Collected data
***
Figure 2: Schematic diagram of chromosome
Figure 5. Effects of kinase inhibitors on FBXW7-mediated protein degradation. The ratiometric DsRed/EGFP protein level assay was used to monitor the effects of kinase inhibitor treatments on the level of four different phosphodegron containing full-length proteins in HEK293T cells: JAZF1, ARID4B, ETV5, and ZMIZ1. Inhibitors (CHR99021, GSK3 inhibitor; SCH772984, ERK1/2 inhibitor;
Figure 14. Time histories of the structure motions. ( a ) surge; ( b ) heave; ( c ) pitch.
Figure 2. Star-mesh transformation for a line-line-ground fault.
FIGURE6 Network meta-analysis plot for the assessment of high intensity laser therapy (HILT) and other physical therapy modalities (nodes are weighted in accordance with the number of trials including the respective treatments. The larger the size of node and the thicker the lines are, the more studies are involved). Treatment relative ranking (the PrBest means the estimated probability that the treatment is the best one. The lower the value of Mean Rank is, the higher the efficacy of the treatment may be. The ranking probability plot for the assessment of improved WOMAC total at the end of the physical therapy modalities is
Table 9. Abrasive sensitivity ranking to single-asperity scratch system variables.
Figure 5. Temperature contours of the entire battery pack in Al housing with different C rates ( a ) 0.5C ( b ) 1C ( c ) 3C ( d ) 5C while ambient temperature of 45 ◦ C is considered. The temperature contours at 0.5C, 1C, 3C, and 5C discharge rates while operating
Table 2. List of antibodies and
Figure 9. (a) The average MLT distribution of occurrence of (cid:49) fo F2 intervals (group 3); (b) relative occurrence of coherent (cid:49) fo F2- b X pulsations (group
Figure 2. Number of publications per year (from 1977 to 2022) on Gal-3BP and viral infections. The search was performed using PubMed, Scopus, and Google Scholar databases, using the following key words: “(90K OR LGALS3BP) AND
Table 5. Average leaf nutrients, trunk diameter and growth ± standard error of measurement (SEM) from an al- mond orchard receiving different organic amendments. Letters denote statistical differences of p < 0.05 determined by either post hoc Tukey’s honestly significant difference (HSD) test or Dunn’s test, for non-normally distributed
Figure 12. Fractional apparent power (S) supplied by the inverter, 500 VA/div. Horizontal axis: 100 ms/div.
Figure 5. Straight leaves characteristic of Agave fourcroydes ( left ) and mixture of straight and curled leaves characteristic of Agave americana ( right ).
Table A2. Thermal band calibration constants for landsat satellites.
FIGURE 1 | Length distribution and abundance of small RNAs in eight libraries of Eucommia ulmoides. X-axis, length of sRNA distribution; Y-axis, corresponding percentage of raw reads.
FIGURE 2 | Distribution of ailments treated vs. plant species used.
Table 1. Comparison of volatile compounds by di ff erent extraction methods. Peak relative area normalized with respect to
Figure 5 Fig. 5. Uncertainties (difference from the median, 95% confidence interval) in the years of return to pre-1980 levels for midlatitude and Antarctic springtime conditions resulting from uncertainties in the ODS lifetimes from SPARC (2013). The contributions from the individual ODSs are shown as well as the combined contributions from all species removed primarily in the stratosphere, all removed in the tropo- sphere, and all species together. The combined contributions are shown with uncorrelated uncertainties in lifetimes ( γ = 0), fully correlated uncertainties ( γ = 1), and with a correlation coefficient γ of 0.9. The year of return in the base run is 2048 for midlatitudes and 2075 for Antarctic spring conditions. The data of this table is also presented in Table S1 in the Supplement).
***
Copy every entry exactly, missing none.

Figure 2: Schematic diagram of chromosome
Figure 5. Effects of kinase inhibitors on FBXW7-mediated protein degradation. The ratiometric DsRed/EGFP protein level assay was used to monitor the effects of kinase inhibitor treatments on the level of four different phosphodegron containing full-length proteins in HEK293T cells: JAZF1, ARID4B, ETV5, and ZMIZ1. Inhibitors (CHR99021, GSK3 inhibitor; SCH772984, ERK1/2 inhibitor;
Figure 14. Time histories of the structure motions. ( a ) surge; ( b ) heave; ( c ) pitch.
Figure 2. Star-mesh transformation for a line-line-ground fault.
FIGURE6 Network meta-analysis plot for the assessment of high intensity laser therapy (HILT) and other physical therapy modalities (nodes are weighted in accordance with the number of trials including the respective treatments. The larger the size of node and the thicker the lines are, the more studies are involved). Treatment relative ranking (the PrBest means the estimated probability that the treatment is the best one. The lower the value of Mean Rank is, the higher the efficacy of the treatment may be. The ranking probability plot for the assessment of improved WOMAC total at the end of the physical therapy modalities is
Table 9. Abrasive sensitivity ranking to single-asperity scratch system variables.
Figure 5. Temperature contours of the entire battery pack in Al housing with different C rates ( a ) 0.5C ( b ) 1C ( c ) 3C ( d ) 5C while ambient temperature of 45 ◦ C is considered. The temperature contours at 0.5C, 1C, 3C, and 5C discharge rates while operating
Table 2. List of antibodies and
Figure 9. (a) The average MLT distribution of occurrence of (cid:49) fo F2 intervals (group 3); (b) relative occurrence of coherent (cid:49) fo F2- b X pulsations (group
Figure 2. Number of publications per year (from 1977 to 2022) on Gal-3BP and viral infections. The search was performed using PubMed, Scopus, and Google Scholar databases, using the following key words: “(90K OR LGALS3BP) AND
Table 5. Average leaf nutrients, trunk diameter and growth ± standard error of measurement (SEM) from an al- mond orchard receiving different organic amendments. Letters denote statistical differences of p < 0.05 determined by either post hoc Tukey’s honestly significant difference (HSD) test or Dunn’s test, for non-normally distributed
Figure 12. Fractional apparent power (S) supplied by the inverter, 500 VA/div. Horizontal axis: 100 ms/div.
Figure 5. Straight leaves characteristic of Agave fourcroydes ( left ) and mixture of straight and curled leaves characteristic of Agave americana ( right ).
Table A2. Thermal band calibration constants for landsat satellites.
FIGURE 1 | Length distribution and abundance of small RNAs in eight libraries of Eucommia ulmoides. X-axis, length of sRNA distribution; Y-axis, corresponding percentage of raw reads.
FIGURE 2 | Distribution of ailments treated vs. plant species used.
Table 1. Comparison of volatile compounds by di ff erent extraction methods. Peak relative area normalized with respect to
Figure 5 Fig. 5. Uncertainties (difference from the median, 95% confidence interval) in the years of return to pre-1980 levels for midlatitude and Antarctic springtime conditions resulting from uncertainties in the ODS lifetimes from SPARC (2013). The contributions from the individual ODSs are shown as well as the combined contributions from all species removed primarily in the stratosphere, all removed in the tropo- sphere, and all species together. The combined contributions are shown with uncorrelated uncertainties in lifetimes ( γ = 0), fully correlated uncertainties ( γ = 1), and with a correlation coefficient γ of 0.9. The year of return in the base run is 2048 for midlatitudes and 2075 for Antarctic spring conditions. The data of this table is also presented in Table S1 in the Supplement).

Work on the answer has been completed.